Final Draft L/H, Dweck
Cullen Hunt
Professor Cripps
ENG 110B
11 September 2019
Project 1 Draft 1
College’s across the United States are making efforts to make their campuses’ and learning environments more friendly and accepting to all. These efforts are aimed towards making it so students are more willing to learn the material and grow off of what they learn in order to apply it to other aspects of their lives. However, a higher education where students are encouraged to grow is hard to achieve due to the efforts being imposed and the unwillingness of people to adapt to change. Lukianoff and Haidt, and Carol Dweck are all concerned with the improvement of education which engages everybody equally. In Carol Dweck’s’ TED talk “The Power of Believing That You Can Improve”, she addresses having different mentalities when trying to do work and what teachers can do to ‘help’. The main two concepts that Dweck introduces in her TED talk are a fixed mindset and a growth mindset. She means students will have a more positive attitude toward challenges and learning with a growth mindset as opposed to a fixed mindset and giving up in the face of failure. Lukianoff and Haidt’s article “The Coddling of the American Mind”, both argue different perspectives on what truly is the best for achieving great academic skills and readiness for the professional world. Dweck, Haidt, and Lukianoff are all concerned with free speech and academic betterness, along with their own personal opinions about schools and campuses becoming too comforting to its’ students to a point in which academics are being affected. In response to the article and TED talk, I believe that a growth mindset is the solution to academic success in higher education.

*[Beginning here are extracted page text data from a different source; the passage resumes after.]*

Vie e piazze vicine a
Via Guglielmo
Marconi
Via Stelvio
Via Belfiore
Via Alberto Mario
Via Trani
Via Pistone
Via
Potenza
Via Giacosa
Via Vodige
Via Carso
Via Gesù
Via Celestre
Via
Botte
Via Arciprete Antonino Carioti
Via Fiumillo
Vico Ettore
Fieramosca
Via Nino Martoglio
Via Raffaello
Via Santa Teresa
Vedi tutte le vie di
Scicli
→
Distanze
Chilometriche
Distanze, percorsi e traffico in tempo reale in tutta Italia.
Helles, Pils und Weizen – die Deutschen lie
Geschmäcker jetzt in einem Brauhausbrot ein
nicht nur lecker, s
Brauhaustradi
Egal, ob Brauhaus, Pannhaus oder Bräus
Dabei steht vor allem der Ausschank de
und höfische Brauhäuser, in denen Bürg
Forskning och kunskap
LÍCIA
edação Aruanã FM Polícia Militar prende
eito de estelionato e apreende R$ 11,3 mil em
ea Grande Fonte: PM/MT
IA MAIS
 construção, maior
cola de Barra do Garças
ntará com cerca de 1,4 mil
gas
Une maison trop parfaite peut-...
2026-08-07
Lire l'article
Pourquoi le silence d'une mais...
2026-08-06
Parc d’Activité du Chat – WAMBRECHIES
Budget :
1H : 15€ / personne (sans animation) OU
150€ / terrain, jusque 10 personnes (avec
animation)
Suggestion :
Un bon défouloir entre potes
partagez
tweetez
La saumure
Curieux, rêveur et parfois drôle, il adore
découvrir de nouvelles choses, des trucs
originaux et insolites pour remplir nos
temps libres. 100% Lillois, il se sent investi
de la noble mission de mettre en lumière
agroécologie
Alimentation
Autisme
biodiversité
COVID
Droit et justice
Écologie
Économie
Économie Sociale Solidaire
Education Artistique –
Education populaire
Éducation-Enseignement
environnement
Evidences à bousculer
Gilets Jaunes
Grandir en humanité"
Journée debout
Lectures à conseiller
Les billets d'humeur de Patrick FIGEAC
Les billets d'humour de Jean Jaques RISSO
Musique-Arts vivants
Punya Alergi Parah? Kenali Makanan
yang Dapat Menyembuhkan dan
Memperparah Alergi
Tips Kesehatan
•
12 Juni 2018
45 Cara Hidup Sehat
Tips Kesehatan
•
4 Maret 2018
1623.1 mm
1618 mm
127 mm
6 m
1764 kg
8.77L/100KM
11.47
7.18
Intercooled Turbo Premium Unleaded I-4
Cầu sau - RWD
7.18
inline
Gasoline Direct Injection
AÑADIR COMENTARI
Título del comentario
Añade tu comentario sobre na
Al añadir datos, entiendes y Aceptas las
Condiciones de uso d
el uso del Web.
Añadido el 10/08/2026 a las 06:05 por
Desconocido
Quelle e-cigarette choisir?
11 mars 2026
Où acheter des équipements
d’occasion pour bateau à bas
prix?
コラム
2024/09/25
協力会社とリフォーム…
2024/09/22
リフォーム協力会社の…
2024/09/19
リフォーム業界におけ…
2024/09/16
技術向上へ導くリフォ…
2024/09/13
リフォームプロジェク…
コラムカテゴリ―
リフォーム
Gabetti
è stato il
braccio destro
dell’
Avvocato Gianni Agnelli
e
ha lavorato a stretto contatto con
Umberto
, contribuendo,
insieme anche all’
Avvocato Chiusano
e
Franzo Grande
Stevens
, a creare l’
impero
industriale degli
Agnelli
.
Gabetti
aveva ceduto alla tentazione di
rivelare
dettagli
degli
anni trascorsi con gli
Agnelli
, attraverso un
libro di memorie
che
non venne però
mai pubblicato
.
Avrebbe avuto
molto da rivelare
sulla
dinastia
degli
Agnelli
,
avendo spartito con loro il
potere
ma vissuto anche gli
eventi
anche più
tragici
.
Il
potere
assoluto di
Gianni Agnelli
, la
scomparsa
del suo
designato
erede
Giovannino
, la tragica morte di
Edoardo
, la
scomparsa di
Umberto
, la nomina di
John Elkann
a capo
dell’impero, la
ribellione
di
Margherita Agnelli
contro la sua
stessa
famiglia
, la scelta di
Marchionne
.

What exactly is a “fixed mindset” and a “growth mindset”? A fixed mindset is when a person is under too much stress that they tend to get frustrated and give up, they then make the situation worse by not applying and growing with their learning. As Carol Dweck says, “Instead of luxuriating in the power of yet, they were gripped in the tyranny of now.” What she means by “yet” is her viewpoint of the way students should approach difficulties, instead of getting mad and quitting, thinking to himself/herself that eventually, or soon, or “not yet”, encourages them to keep going. Furthermore, when a student gets so frustrated they give up, they most likely think they feel like they don’t have to learn more because they already know enough or don’t need to know the information. A growth mindset is one in which a student could be working on a difficult assignment and think to themselves that they can do it and challenge themselves and push to do more and try harder.
Some of these issues consist of microaggressions and trigger warnings. Carol Dweck talks about two different mentalities students should have in school, and in many cases transfer these mentalities to real-life situations. As Lukianoff and Haidt say in their article, “Microaggressions are small actions or word choices that seem on their face to have no malicious intent but that are thought of as a kind of violence nonetheless.” “The Coddling of American Mind” is about academic protectiveness. In this article, there are many different ways for teachers to improve their teaching and ways to make information learned in school more “appropriate” or “suitable” for those who are affected. According to Carol Dweck, there are two different mentalities when working, a fixed mindset and a growth mindset, and Lukianoff and Haidt’s article regarding trigger warnings and microaggressions all aim at a greater higher education.
This is also seen in “The Coddling”, trigger warnings are alerts that educators are expected to change their curriculum and their style of teaching, that has worked for over 20 years, because the students are starting to get “triggered” over issues that shouldn’t be hidden from the public eye.” Trigger warnings are intended to warn people that sensitive content is coming. These terms are a very sensitive topic. Some people also feel as if trigger warnings were imposed everywhere then generations of weaker individuals will be raised into adulthood, being taught that everybody is going to be really friendly and respectful. The reality check when they are exposed to real-life would be detrimental to their mental state.
A very controversial subject, trigger warnings, have been increasingly becoming more of something that is a requirement and less of something that professors/presentations would portray if the content was offensive to the majority of the students. Leaving trigger warnings to the choice of the professor is a productive approach to learning in higher education because it focuses on the majority, and idolizes the sole purpose of being present, the education gained from the lesson. Regardless of the material, I feel as if everybody should be aware of the issues of this world. How will the issues be prevented if the issues cannot be mentioned because they are considered to be offensive? As Lukianoff and Haidt say in their article, “Jeannie Suk wrote in an online article for The New Yorker about law students asking her fellow professors at Harvard not to teach rape law—or, in one case, even use the word violate (as in “that violates the law”) lest it cause students distress.” Rape is a worldwide problem that affects millions of people per year. If this cannot be addressed in education than it will only become more of a problem.
A growth mindset is the solution to academic success in higher education. Attempting challenges with an open mind, growth mindset, and thinking that the task is doable will ensure better results. If students go into difficult situations with a fixed mindset telling themselves they “can’t do it”, then they will not perform to the best of their ability. Trigger warning and fixed mindsets are similar. If students expect instructors to protect them by shielding them from sensitive content than they are already doubting themselves. If more universities utilized the growth mindset, students would be more well-rounded and better prepared for future life and adulthood.